In order to measure relative abundance of taxa, should we normalize relative abundance by 16S copy number? Because if we don’t, we are actually not measuring the abundance of taxa, but instead the abundance of their 16S genes, right?
QIIME 1 refers users to use PICRUSt’s normalize_by_copy_number.py, but why isn’t this incorporated into the standard QIIME1/QIIME2 pipeline? Is it because this normalization is only applicable to closed-reference OTU tables (i.e. genomes with known 16S copy number), and in QIIME 2 we use open-reference? In other words we can’t normalize some of the taxa because we don’t know their 16S copy number (i.e. some genomes in taxa have not been sequenced), so we’d rather not normalize any?
I’m a bit surprised I can’t find this question in this forum yet.
Hi @jjmmii!
This is indeed a pertinent question which all molecular ecologists come across; but, it seems there is no plausible solution to this because of paucity of information on the copy numbers taxa-wise (as far as my knowledge goes). However, other experts in the forum may throw some light on this issue which I am too facing when peer-reviewers raise such questions. Lets hope one of our QIIME2 experts provides us with some solution.
Hi @jjmmii,
I think that @bsen2018 hits the nail on the head here :
Copy number variation can be quite variable even within a species, hence the best we could do is provide an estimate (which some do, and some methods do exist that could be used for this purpose). When your sequences are not classified to species level, the problem becomes even more complicated and predictions would be even less accurate.

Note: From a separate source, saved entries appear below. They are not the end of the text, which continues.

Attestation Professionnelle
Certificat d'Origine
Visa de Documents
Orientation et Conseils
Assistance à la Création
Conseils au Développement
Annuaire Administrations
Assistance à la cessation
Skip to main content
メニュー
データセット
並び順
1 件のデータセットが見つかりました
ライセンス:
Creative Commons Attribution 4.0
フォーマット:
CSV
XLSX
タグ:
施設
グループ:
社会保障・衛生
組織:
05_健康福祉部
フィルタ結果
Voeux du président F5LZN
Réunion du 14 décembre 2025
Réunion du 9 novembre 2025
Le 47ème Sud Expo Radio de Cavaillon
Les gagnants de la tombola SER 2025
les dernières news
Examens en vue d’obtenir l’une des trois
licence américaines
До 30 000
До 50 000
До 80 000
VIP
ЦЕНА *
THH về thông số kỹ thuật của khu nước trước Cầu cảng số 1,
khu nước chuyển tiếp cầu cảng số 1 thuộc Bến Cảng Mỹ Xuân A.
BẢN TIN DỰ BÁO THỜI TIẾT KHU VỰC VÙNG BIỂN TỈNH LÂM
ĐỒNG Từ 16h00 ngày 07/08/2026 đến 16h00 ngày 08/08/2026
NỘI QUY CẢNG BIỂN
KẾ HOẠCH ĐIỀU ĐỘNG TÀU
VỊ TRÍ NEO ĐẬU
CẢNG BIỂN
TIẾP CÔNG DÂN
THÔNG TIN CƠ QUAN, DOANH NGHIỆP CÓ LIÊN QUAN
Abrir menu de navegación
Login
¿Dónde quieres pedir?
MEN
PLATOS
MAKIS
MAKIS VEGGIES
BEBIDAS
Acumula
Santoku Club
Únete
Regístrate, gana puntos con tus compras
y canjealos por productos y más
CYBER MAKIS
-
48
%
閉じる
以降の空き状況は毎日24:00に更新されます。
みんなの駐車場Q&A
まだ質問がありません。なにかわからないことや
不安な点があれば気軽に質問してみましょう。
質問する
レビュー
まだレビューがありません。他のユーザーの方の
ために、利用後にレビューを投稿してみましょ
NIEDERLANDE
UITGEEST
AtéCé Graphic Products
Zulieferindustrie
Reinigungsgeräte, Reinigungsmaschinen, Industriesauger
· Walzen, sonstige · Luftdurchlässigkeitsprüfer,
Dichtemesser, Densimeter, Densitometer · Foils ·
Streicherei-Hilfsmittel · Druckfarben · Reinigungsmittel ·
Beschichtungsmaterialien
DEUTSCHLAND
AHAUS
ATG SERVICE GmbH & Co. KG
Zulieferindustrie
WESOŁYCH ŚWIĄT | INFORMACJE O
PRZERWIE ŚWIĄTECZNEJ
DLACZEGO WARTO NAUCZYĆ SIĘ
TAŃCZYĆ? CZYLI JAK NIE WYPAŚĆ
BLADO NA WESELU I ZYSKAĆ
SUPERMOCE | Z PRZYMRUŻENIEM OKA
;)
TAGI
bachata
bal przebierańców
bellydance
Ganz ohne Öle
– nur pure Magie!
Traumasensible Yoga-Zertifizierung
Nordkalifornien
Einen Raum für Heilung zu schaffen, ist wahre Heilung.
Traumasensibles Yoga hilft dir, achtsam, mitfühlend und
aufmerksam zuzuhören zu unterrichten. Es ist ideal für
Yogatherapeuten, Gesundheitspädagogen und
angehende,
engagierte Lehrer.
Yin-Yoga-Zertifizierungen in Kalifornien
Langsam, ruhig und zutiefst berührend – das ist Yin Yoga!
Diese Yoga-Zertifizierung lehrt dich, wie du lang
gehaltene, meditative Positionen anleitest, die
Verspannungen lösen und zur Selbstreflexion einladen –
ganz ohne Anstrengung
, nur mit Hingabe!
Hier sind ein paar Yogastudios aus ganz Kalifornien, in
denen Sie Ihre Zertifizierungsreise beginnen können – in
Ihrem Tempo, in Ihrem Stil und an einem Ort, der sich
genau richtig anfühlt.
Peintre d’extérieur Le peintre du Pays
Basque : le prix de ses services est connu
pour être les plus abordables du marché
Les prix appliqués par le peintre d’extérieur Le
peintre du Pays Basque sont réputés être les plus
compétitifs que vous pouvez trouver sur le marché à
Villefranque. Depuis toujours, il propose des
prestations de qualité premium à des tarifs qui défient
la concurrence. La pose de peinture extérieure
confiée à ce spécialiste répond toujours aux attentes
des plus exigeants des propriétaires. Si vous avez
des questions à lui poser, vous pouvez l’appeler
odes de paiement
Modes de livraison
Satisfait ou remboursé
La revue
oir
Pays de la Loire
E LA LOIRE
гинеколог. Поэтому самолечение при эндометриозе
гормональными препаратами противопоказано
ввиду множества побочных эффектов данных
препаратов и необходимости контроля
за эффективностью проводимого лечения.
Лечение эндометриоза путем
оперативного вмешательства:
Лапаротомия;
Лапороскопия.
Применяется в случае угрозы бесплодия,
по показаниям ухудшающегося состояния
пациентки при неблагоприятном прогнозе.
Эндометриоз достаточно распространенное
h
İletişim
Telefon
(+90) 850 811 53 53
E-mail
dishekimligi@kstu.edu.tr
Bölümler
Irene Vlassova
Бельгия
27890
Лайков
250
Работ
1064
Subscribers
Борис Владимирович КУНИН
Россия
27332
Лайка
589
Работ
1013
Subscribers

So your inference is correct:
PICRUST is based on closed-reference alignments to 16S rRNA gene sequences from sequenced genomes, so the copy number predictions at least have a little more merit to them.
At the end of the day, 16S rRNA gene copy numbers are usually not too high, and hence these will only distort relative abundances slightly (i.e., less than an order of magnitude). So in my opinion this transformation is not as critical as in, e.g., fungal ITS sequences (in which copy number varies over several orders of magnitude!), but I know others will disagree with me there!